§ **Action item**: What you return should match the data below exactly, with no pictures in it.
(Exercise inputs)
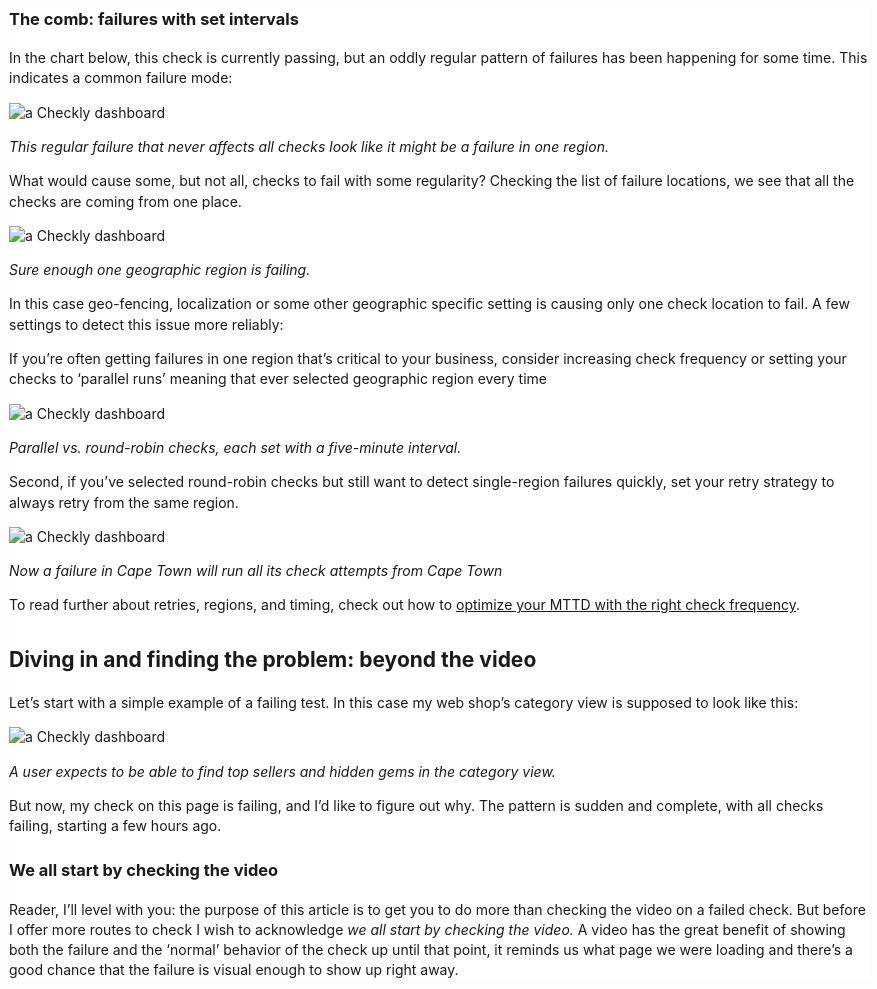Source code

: ### The comb: failures with set intervals

In the chart below, this check is currently passing, but an oddly regular pattern of failures has been happening for some time. This indicates a common failure mode:


![a Checkly dashboard](/guides/images/reading-traces-02.png)

*This regular failure that never affects all checks look like it might be a failure in one region.*

What would cause some, but not all, checks to fail with some regularity? Checking the list of failure locations, we see that all the checks are coming from one place.


![a Checkly dashboard](/guides/images/reading-traces-03.png)

*Sure enough one geographic region is failing.*

In this case geo-fencing, localization or some other geographic specific setting is causing only one check location to fail. A few settings to detect this issue more reliably:

If you’re often getting failures in one region that’s critical to your business, consider increasing check frequency or setting your checks to ‘parallel runs’ meaning that ever selected geographic region every time 


![a Checkly dashboard](/guides/images/reading-traces-04.png)

*Parallel vs. round-robin checks, each set with a five-minute interval.*

Second, if you’ve selected round-robin checks but still want to detect single-region failures quickly, set your retry strategy to always retry from the same region.


![a Checkly dashboard](/guides/images/reading-traces-05.png)

*Now a failure in Cape Town will run all its check attempts from Cape Town*

To read further about retries, regions, and timing, check out how to [optimize your MTTD with the right check frequency](https://www.checklyhq.com/blog/check-frequency/).

## Diving in and finding the problem: beyond the video

Let’s start with a simple example of a failing test. In this case my web shop’s category view is supposed to look like this:


![a Checkly dashboard](/guides/images/reading-traces-06.png)

*A user expects to be able to find top sellers and hidden gems in the category view.*

But now, my check on this page is failing, and I’d like to figure out why. The pattern is sudden and complete, with all checks failing, starting a few hours ago.

### We all start by checking the video

Reader, I’ll level with you: the purpose of this article is to get you to do more than checking the video on a failed check. But before I offer more routes to check I wish to acknowledge *we all start by checking the video.* A video has the great benefit of showing both the failure and the ‘normal’ behavior of the check up until that point, it reminds us what page we were loading and there’s a good chance that the failure is visual enough to show up right away. 
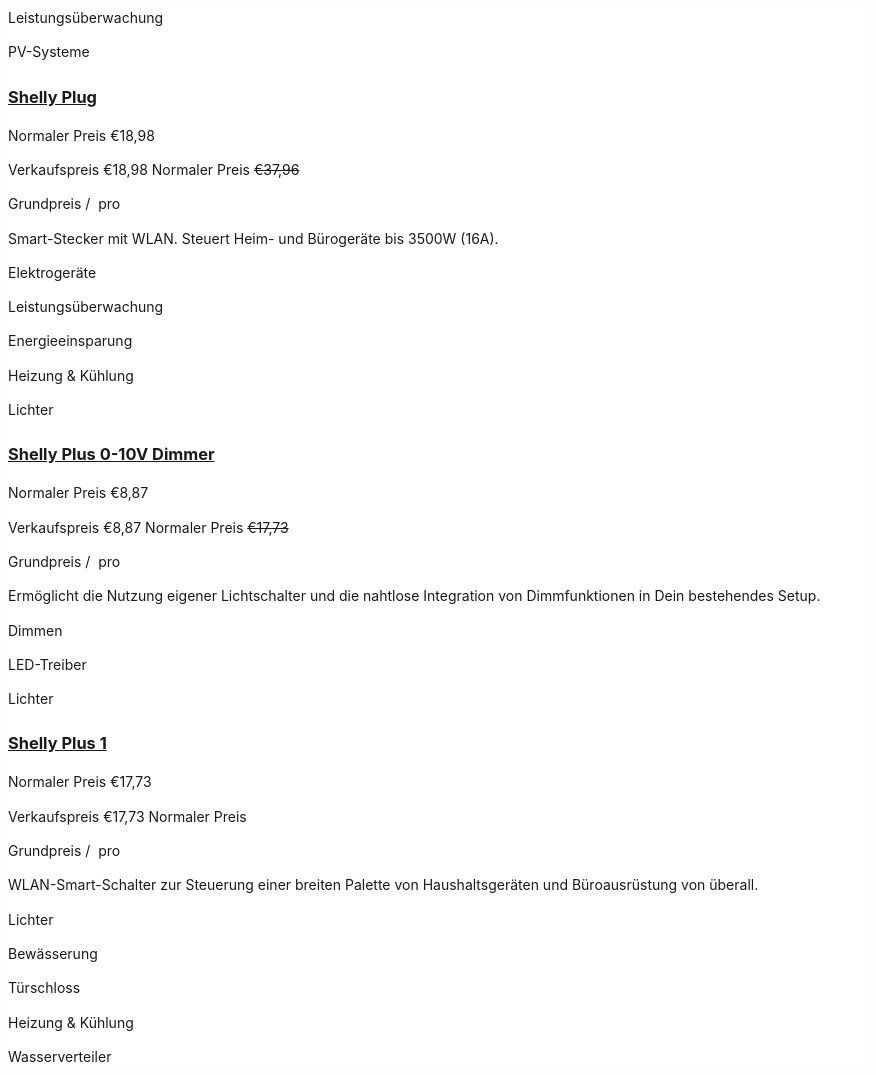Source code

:  Leistungsüberwachung

 PV-Systeme

### [Shelly Plug](/de/products/shelly-plug)  ###

Normaler Preis  €18,98

Verkaufspreis  €18,98 Normaler Preis  ~~€37,96~~

Grundpreis /  pro

 Smart-Stecker mit WLAN. Steuert Heim- und Bürogeräte bis 3500W (16A).

 Elektrogeräte

 Leistungsüberwachung

 Energieeinsparung

 Heizung & Kühlung

 Lichter

### [Shelly Plus 0-10V Dimmer](/de/products/shelly-plus-0-10v-dimmer)  ###

Normaler Preis  €8,87

Verkaufspreis  €8,87 Normaler Preis  ~~€17,73~~

Grundpreis /  pro

 Ermöglicht die Nutzung eigener Lichtschalter und die nahtlose Integration von Dimmfunktionen in Dein bestehendes Setup.

 Dimmen

 LED-Treiber

 Lichter

### [Shelly Plus 1](/de/products/shelly-plus-1-x1)  ###

Normaler Preis  €17,73

Verkaufspreis  €17,73 Normaler Preis

Grundpreis /  pro

 WLAN-Smart-Schalter zur Steuerung einer breiten Palette von Haushaltsgeräten und Büroausrüstung von überall.

 Lichter

 Bewässerung

 Türschloss

 Heizung & Kühlung

 Wasserverteiler
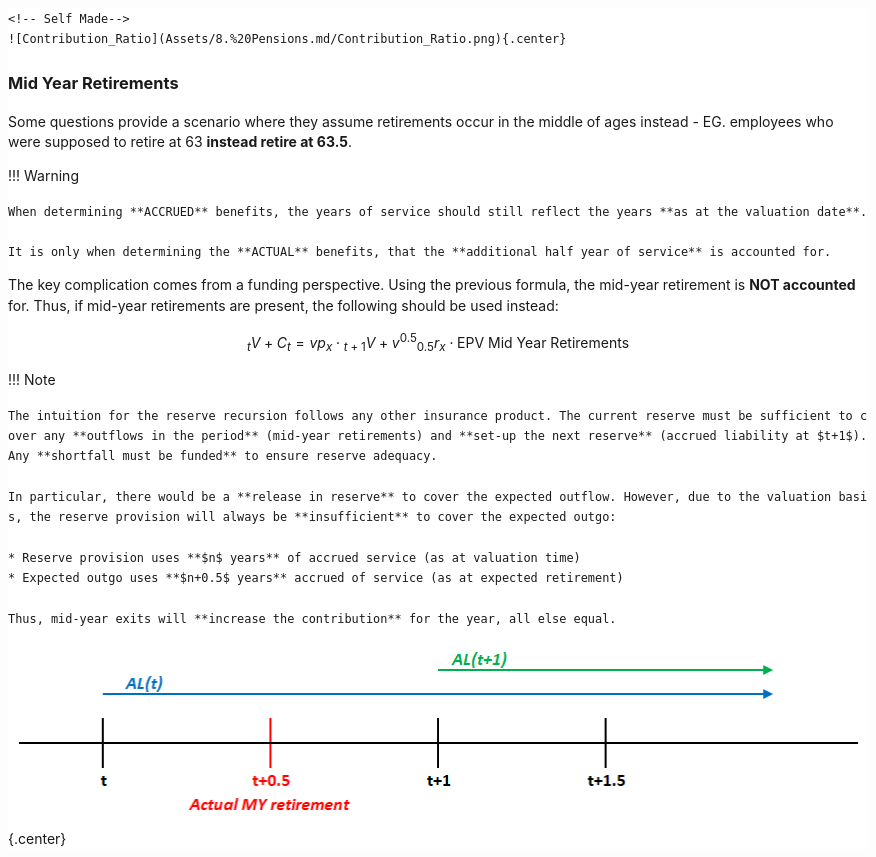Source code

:     <!-- Self Made-->
    ![Contribution_Ratio](Assets/8.%20Pensions.md/Contribution_Ratio.png){.center}

### **Mid Year Retirements**

Some questions provide a scenario where they assume retirements occur in the middle of ages instead - EG. employees who were supposed to retire at 63 **instead retire at 63.5**.

!!! Warning

    When determining **ACCRUED** benefits, the years of service should still reflect the years **as at the valuation date**.

    It is only when determining the **ACTUAL** benefits, that the **additional half year of service** is accounted for.

The key complication comes from a funding perspective. Using the previous formula, the mid-year retirement is **NOT accounted** for. Thus, if mid-year retirements are present, the following should be used instead:

$$
    {}_{t}V + C_{t} = vp_{x} \cdot {}_{t+1}V + v^{0.5} {}_{0.5}r_{x} \cdot \text{EPV Mid Year Retirements}
$$

!!! Note

    The intuition for the reserve recursion follows any other insurance product. The current reserve must be sufficient to cover any **outflows in the period** (mid-year retirements) and **set-up the next reserve** (accrued liability at $t+1$). Any **shortfall must be funded** to ensure reserve adequacy.

    In particular, there would be a **release in reserve** to cover the expected outflow. However, due to the valuation basis, the reserve provision will always be **insufficient** to cover the expected outgo:

    * Reserve provision uses **$n$ years** of accrued service (as at valuation time)
    * Expected outgo uses **$n+0.5$ years** accrued of service (as at expected retirement)

    Thus, mid-year exits will **increase the contribution** for the year, all else equal.


![MYE_FUNDING](Assets/8.%20Pensions.md/MYE_FUNDING.png){.center}
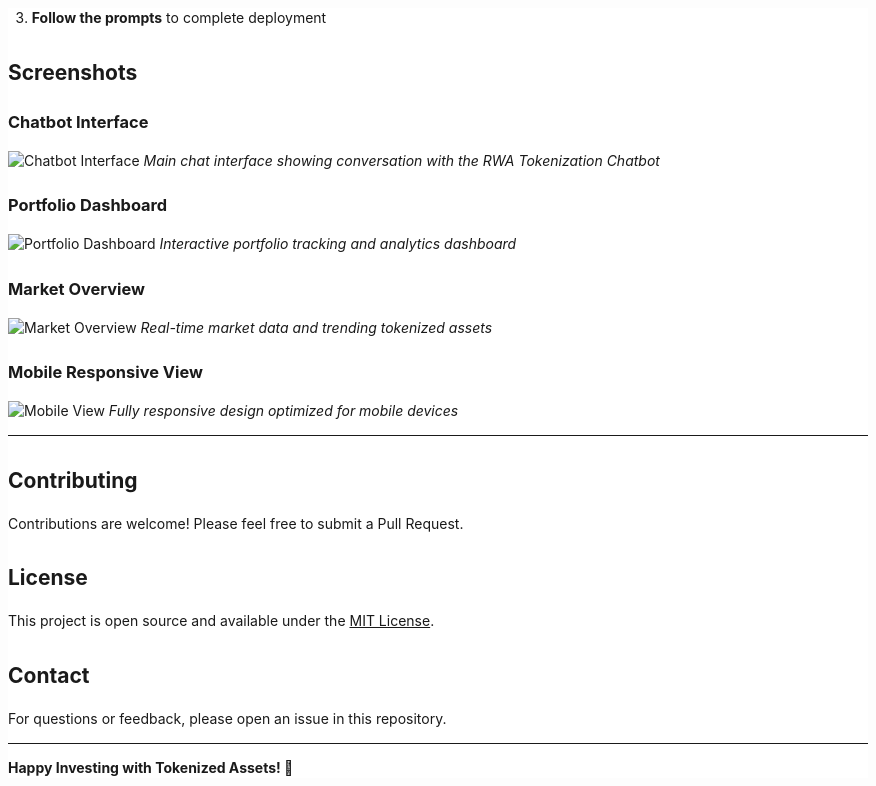 3. **Follow the prompts** to complete deployment

## Screenshots

### Chatbot Interface
![Chatbot Interface](screenshots/chatbot-interface.png)
*Main chat interface showing conversation with the RWA Tokenization Chatbot*

### Portfolio Dashboard
![Portfolio Dashboard](screenshots/portfolio-dashboard.png)
*Interactive portfolio tracking and analytics dashboard*

### Market Overview
![Market Overview](screenshots/market-overview.png)
*Real-time market data and trending tokenized assets*

### Mobile Responsive View
![Mobile View](screenshots/mobile-view.png)
*Fully responsive design optimized for mobile devices*

---

## Contributing

Contributions are welcome! Please feel free to submit a Pull Request.

## License

This project is open source and available under the [MIT License](LICENSE).

## Contact

For questions or feedback, please open an issue in this repository.

---

**Happy Investing with Tokenized Assets! 🚀**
(End Exercise inputs)
§ **Task result**:
Source code

: ### The comb: failures with set intervals

In the chart below, this check is currently passing, but an oddly regular pattern of failures has been happening for some time. This indicates a common failure mode:


![a Checkly dashboard](/guides/images/reading-traces-02.png)

*This regular failure that never affects all checks look like it might be a failure in one region.*

What would cause some, but not all, checks to fail with some regularity? Checking the list of failure locations, we see that all the checks are coming from one place.


![a Checkly dashboard](/guides/images/reading-traces-03.png)

*Sure enough one geographic region is failing.*

In this case geo-fencing, localization or some other geographic specific setting is causing only one check location to fail. A few settings to detect this issue more reliably:

If you’re often getting failures in one region that’s critical to your business, consider increasing check frequency or setting your checks to ‘parallel runs’ meaning that ever selected geographic region every time 


![a Checkly dashboard](/guides/images/reading-traces-04.png)

*Parallel vs. round-robin checks, each set with a five-minute interval.*

Second, if you’ve selected round-robin checks but still want to detect single-region failures quickly, set your retry strategy to always retry from the same region.


![a Checkly dashboard](/guides/images/reading-traces-05.png)

*Now a failure in Cape Town will run all its check attempts from Cape Town*

To read further about retries, regions, and timing, check out how to [optimize your MTTD with the right check frequency](https://www.checklyhq.com/blog/check-frequency/).

## Diving in and finding the problem: beyond the video

Let’s start with a simple example of a failing test. In this case my web shop’s category view is supposed to look like this:


![a Checkly dashboard](/guides/images/reading-traces-06.png)

*A user expects to be able to find top sellers and hidden gems in the category view.*

But now, my check on this page is failing, and I’d like to figure out why. The pattern is sudden and complete, with all checks failing, starting a few hours ago.

### We all start by checking the video

Reader, I’ll level with you: the purpose of this article is to get you to do more than checking the video on a failed check. But before I offer more routes to check I wish to acknowledge *we all start by checking the video.* A video has the great benefit of showing both the failure and the ‘normal’ behavior of the check up until that point, it reminds us what page we were loading and there’s a good chance that the failure is visual enough to show up right away. 
Source code

:  Leistungsüberwachung

 PV-Systeme

### [Shelly Plug](/de/products/shelly-plug)  ###

Normaler Preis  €18,98

Verkaufspreis  €18,98 Normaler Preis  ~~€37,96~~

Grundpreis /  pro

 Smart-Stecker mit WLAN. Steuert Heim- und Bürogeräte bis 3500W (16A).

 Elektrogeräte

 Leistungsüberwachung

 Energieeinsparung

 Heizung & Kühlung

 Lichter

### [Shelly Plus 0-10V Dimmer](/de/products/shelly-plus-0-10v-dimmer)  ###

Normaler Preis  €8,87

Verkaufspreis  €8,87 Normaler Preis  ~~€17,73~~

Grundpreis /  pro

 Ermöglicht die Nutzung eigener Lichtschalter und die nahtlose Integration von Dimmfunktionen in Dein bestehendes Setup.

 Dimmen

 LED-Treiber

 Lichter

### [Shelly Plus 1](/de/products/shelly-plus-1-x1)  ###

Normaler Preis  €17,73

Verkaufspreis  €17,73 Normaler Preis

Grundpreis /  pro

 WLAN-Smart-Schalter zur Steuerung einer breiten Palette von Haushaltsgeräten und Büroausrüstung von überall.

 Lichter

 Bewässerung

 Türschloss

 Heizung & Kühlung

 Wasserverteiler
Source code

:     <!-- Self Made-->
    ![Contribution_Ratio](Assets/8.%20Pensions.md/Contribution_Ratio.png){.center}

### **Mid Year Retirements**

Some questions provide a scenario where they assume retirements occur in the middle of ages instead - EG. employees who were supposed to retire at 63 **instead retire at 63.5**.

!!! Warning

    When determining **ACCRUED** benefits, the years of service should still reflect the years **as at the valuation date**.

    It is only when determining the **ACTUAL** benefits, that the **additional half year of service** is accounted for.

The key complication comes from a funding perspective. Using the previous formula, the mid-year retirement is **NOT accounted** for. Thus, if mid-year retirements are present, the following should be used instead:

$$
    {}_{t}V + C_{t} = vp_{x} \cdot {}_{t+1}V + v^{0.5} {}_{0.5}r_{x} \cdot \text{EPV Mid Year Retirements}
$$

!!! Note

    The intuition for the reserve recursion follows any other insurance product. The current reserve must be sufficient to cover any **outflows in the period** (mid-year retirements) and **set-up the next reserve** (accrued liability at $t+1$). Any **shortfall must be funded** to ensure reserve adequacy.

    In particular, there would be a **release in reserve** to cover the expected outflow. However, due to the valuation basis, the reserve provision will always be **insufficient** to cover the expected outgo:

    * Reserve provision uses **$n$ years** of accrued service (as at valuation time)
    * Expected outgo uses **$n+0.5$ years** accrued of service (as at expected retirement)

    Thus, mid-year exits will **increase the contribution** for the year, all else equal.


![MYE_FUNDING](Assets/8.%20Pensions.md/MYE_FUNDING.png){.center}
 3. **Follow the prompts** to complete deployment

## Screenshots

### Chatbot Interface
![Chatbot Interface](screenshots/chatbot-interface.png)
*Main chat interface showing conversation with the RWA Tokenization Chatbot*

### Portfolio Dashboard
![Portfolio Dashboard](screenshots/portfolio-dashboard.png)
*Interactive portfolio tracking and analytics dashboard*

### Market Overview
![Market Overview](screenshots/market-overview.png)
*Real-time market data and trending tokenized assets*

### Mobile Responsive View
![Mobile View](screenshots/mobile-view.png)
*Fully responsive design optimized for mobile devices*

---

## Contributing

Contributions are welcome! Please feel free to submit a Pull Request.

## License

This project is open source and available under the [MIT License](LICENSE).

## Contact

For questions or feedback, please open an issue in this repository.

---

**Happy Investing with Tokenized Assets! 🚀**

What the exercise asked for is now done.